[Start of section]
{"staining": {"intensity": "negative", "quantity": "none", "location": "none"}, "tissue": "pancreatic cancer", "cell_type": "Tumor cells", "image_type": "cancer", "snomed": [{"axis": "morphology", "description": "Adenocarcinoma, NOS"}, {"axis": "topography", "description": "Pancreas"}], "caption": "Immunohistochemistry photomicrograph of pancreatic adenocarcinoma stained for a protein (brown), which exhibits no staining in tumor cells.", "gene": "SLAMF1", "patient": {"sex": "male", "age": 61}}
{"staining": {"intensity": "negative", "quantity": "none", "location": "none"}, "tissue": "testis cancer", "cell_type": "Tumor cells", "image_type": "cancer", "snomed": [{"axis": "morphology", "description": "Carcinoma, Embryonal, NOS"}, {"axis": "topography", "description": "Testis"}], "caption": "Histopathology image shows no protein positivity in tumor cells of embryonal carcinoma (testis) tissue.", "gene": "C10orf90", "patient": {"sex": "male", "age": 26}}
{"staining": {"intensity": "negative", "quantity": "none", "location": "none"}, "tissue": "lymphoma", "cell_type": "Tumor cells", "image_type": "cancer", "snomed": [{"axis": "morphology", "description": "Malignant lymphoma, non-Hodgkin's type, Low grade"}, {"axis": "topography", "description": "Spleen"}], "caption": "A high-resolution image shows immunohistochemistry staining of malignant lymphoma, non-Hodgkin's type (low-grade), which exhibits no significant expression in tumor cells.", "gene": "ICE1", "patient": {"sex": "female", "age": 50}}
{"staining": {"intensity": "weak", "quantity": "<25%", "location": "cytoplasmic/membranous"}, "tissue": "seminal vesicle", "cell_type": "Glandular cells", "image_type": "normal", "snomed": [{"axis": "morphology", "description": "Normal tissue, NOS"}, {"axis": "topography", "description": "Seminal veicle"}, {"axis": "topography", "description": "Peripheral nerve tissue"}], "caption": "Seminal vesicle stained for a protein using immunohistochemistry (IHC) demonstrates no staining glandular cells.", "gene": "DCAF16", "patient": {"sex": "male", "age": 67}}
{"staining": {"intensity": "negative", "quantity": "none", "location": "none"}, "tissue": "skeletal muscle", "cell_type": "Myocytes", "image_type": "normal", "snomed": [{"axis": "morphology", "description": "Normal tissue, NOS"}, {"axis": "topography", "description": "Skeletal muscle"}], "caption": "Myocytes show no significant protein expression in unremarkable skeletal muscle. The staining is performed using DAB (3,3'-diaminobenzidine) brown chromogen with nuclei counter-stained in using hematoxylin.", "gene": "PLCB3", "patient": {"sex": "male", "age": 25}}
[End of section]
--- Work request ---
Would you give the data above again, exactly as written?

--- Answer to the exercise ---
{"staining": {"intensity": "negative", "quantity": "none", "location": "none"}, "tissue": "pancreatic cancer", "cell_type": "Tumor cells", "image_type": "cancer", "snomed": [{"axis": "morphology", "description": "Adenocarcinoma, NOS"}, {"axis": "topography", "description": "Pancreas"}], "caption": "Immunohistochemistry photomicrograph of pancreatic adenocarcinoma stained for a protein (brown), which exhibits no staining in tumor cells.", "gene": "SLAMF1", "patient": {"sex": "male", "age": 61}}
{"staining": {"intensity": "negative", "quantity": "none", "location": "none"}, "tissue": "testis cancer", "cell_type": "Tumor cells", "image_type": "cancer", "snomed": [{"axis": "morphology", "description": "Carcinoma, Embryonal, NOS"}, {"axis": "topography", "description": "Testis"}], "caption": "Histopathology image shows no protein positivity in tumor cells of embryonal carcinoma (testis) tissue.", "gene": "C10orf90", "patient": {"sex": "male", "age": 26}}
{"staining": {"intensity": "negative", "quantity": "none", "location": "none"}, "tissue": "lymphoma", "cell_type": "Tumor cells", "image_type": "cancer", "snomed": [{"axis": "morphology", "description": "Malignant lymphoma, non-Hodgkin's type, Low grade"}, {"axis": "topography", "description": "Spleen"}], "caption": "A high-resolution image shows immunohistochemistry staining of malignant lymphoma, non-Hodgkin's type (low-grade), which exhibits no significant expression in tumor cells.", "gene": "ICE1", "patient": {"sex": "female", "age": 50}}
{"staining": {"intensity": "weak", "quantity": "<25%", "location": "cytoplasmic/membranous"}, "tissue": "seminal vesicle", "cell_type": "Glandular cells", "image_type": "normal", "snomed": [{"axis": "morphology", "description": "Normal tissue, NOS"}, {"axis": "topography", "description": "Seminal veicle"}, {"axis": "topography", "description": "Peripheral nerve tissue"}], "caption": "Seminal vesicle stained for a protein using immunohistochemistry (IHC) demonstrates no staining glandular cells.", "gene": "DCAF16", "patient": {"sex": "male", "age": 67}}
{"staining": {"intensity": "negative", "quantity": "none", "location": "none"}, "tissue": "skeletal muscle", "cell_type": "Myocytes", "image_type": "normal", "snomed": [{"axis": "morphology", "description": "Normal tissue, NOS"}, {"axis": "topography", "description": "Skeletal muscle"}], "caption": "Myocytes show no significant protein expression in unremarkable skeletal muscle. The staining is performed using DAB (3,3'-diaminobenzidine) brown chromogen with nuclei counter-stained in using hematoxylin.", "gene": "PLCB3", "patient": {"sex": "male", "age": 25}}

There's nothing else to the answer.